◆ Task item: Pull out every line of the entries below that contains the string "prestashop". Case matters.

◆ Material supplied:
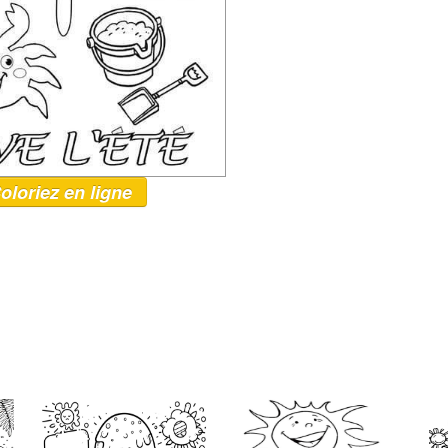
oloriez en ligne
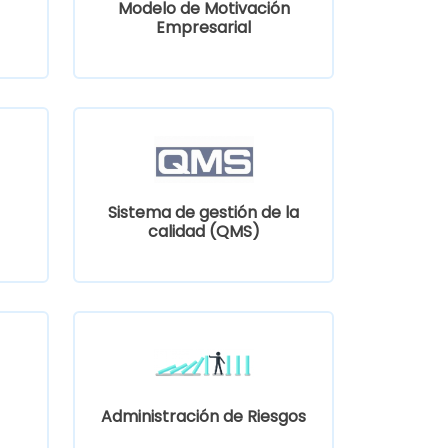
Modelo de Motivación
Empresarial
Sistema de gestión de la
calidad (QMS)
Administración de Riesgos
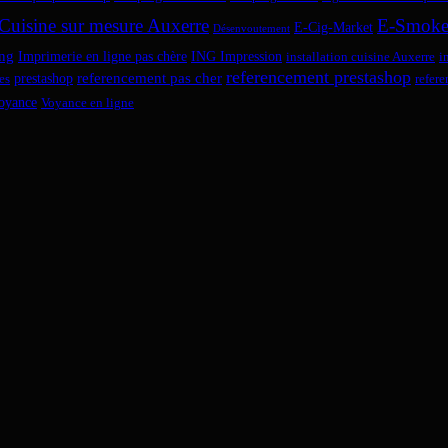
Cuisine sur mesure Auxerre
E-Smok
E-Cig-Market
Désenvoutement
ng
Imprimerie en ligne pas chère
ING Impression
installation cuisine Auxerre
i
referencement prestashop
referencement pas cher
prestashop
es
refer
oyance
Voyance en ligne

◆ Written solution:
referencement prestashop
prestashop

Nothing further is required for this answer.